The APIs are the application interfaces to the data. They usually include APIs based on SQL, such as ODBC and JDBC. They may also include APIs supporting the on-line analytical processing (OLAP) query language MDX, and service interfaces that provide access to the data via an Enterprise Service Bus (ESB) in a Service Oriented Architecture.

In most cases, the sources are relational databases, and the wrappers and virtual tables are also relational. The process of defining the wrappers, virtual tables, and mappings can then be data-driven, supported by tools provided by the server. The definitions of the wrappers and mappings are stored as metadata on the server. A skilled designer can create the definitions relatively easily. For sources that are XML files, or web services that supply XML or JSON files, the process can still use standard transformation languages, such as XSLT and XQuery. For other kinds of source, the process can be more difficult, and may require bespoke programming.

Virtual Data Lakes

A virtual data lake is a data virtualization server whose essential component is a triple store. It need not be a large, enterprise-wide resource; a large number of small virtual data lakes may together serve an enterprise.

A triple, consisting of a subject, verb, and object, is an atomic data unit. Data sets of all kinds, including relational databases, collections of name-value pairs, e-mail archives, and document repositories, can be represented as triples. Traditional data virtualization servers are largely based on relational tables, but can accommodate other data structures, and use mappings to translate between them. Virtual data lakes represent all data as triples. This is a simpler principle, resulting in more flexible solutions.

The figure shows how a virtual data lake is used for data virtualization.

A source can in principle be any kind of data store. (At present, connectors exist only for sources that contain triples.) The sources do not just hold the data used by applications. They also hold the metadata used to define views of that data.

A connector imports data from a source into the triple store, and can also export data from the store to the source. It converts between the source's representation of the data and subject-verb-object triples. 

The triples have subjects and verbs that are items, and objects that can be items or data elements. An item can represent an object in the real world, a property of real-world objects, or an abstract concept. A data element can have a simple value (e.g. an integer) or be a piece of text or a blob of data. For example, the subject of a triple could be an item representing the person John Smith, the verb could be an item representing the property has name, and the object could be the text string "John Smith". Another triple could have the same subject, its verb could be an item representing has age, and its object could be the integer 21.

A view is the result set of a stored query on the data. In a virtual data lake, the query takes the form of a request for values defined by a set of constraints on the triples. For example a view of data about people, including John Smith, could be defined by: NAME, AGE where PERSON has name NAME and PERSON has age AGE. This concept is based on (but not quite the same as) the query language SPARQL. The result of such a query looks like the result of an SQL query in a relational database, but can be obtained from data that does not fit the relational model, for example by containing hierarchical or repeating elements.

------------------------------

REQUIRED WORK »
Pick up the passage on data virtualization and virtual data lakes after its last sentence and carry it further. The data after this passage comes from a separate source.

------------------------------

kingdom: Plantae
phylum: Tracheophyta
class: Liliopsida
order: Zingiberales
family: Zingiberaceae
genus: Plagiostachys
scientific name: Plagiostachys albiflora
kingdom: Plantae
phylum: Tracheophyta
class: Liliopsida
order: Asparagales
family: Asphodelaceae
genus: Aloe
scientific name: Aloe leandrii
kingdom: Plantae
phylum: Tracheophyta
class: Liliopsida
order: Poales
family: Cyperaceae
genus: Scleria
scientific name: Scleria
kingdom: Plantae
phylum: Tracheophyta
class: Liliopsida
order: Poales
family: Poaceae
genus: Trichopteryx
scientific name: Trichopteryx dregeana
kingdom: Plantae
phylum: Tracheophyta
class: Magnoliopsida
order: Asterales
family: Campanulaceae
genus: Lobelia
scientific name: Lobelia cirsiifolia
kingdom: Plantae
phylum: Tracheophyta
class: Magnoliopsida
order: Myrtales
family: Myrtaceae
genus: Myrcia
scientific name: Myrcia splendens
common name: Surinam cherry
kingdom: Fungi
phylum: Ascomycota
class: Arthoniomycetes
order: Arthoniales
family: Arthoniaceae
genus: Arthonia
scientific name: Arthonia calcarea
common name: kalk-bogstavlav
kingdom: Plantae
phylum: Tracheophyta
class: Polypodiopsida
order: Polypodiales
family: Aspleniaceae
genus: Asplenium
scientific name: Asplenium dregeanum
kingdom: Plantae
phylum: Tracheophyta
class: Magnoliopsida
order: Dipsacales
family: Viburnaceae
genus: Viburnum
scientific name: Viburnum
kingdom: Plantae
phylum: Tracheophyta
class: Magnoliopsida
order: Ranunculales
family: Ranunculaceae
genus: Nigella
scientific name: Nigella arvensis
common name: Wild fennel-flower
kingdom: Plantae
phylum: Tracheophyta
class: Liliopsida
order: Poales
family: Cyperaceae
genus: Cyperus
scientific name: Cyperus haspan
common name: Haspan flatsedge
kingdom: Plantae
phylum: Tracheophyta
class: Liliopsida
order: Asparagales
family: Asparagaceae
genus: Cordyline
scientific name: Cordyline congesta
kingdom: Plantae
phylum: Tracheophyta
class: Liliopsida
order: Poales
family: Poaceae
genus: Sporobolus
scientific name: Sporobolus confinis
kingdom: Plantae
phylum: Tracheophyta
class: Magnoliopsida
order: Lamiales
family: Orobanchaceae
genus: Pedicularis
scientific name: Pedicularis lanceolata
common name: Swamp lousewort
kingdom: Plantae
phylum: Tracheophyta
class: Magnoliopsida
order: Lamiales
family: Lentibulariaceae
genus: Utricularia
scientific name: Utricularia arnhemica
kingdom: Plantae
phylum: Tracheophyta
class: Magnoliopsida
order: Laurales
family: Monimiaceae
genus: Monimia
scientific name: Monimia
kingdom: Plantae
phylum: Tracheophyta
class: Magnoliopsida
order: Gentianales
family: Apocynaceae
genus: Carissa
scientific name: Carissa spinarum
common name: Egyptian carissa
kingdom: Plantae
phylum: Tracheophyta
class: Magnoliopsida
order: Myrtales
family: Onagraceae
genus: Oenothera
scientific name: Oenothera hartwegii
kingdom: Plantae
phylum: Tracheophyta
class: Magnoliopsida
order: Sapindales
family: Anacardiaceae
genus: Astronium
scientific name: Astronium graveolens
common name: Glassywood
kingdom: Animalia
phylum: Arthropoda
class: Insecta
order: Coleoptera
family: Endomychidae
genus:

------------------------------

ANSWER TO THE EXERCISE »
The queries that define views are stored as metadata in the data sources, not in the virtual data lakes themselves. This means that a query can be used in many virtual data lakes.

The API is a programmatic interface that can be used to define and execute queries, and also to create and delete triples directly. An application could use it to provide a SQL-based API, an MDX API, a web service API, or an ESB interface.

A single virtual data lake can be used by multiple applications, but a more flexible arrangement is for each application, or distributed application component, to have its own virtual data lake. Such applications can have common views of shared data, because the data and the view definitions are held in sources that all their virtual data lakes can connect to. When this approach is followed, the application or application component can be deployed together with its virtual data lake as a single service or microservice. 

For example, in an Internet of Things application, microservices deployed in several locations to read sensor data could use their virtual data lakes to store the collected readings in data sources, and a central analysis microservice could produce reports using a single view of the data in the sources.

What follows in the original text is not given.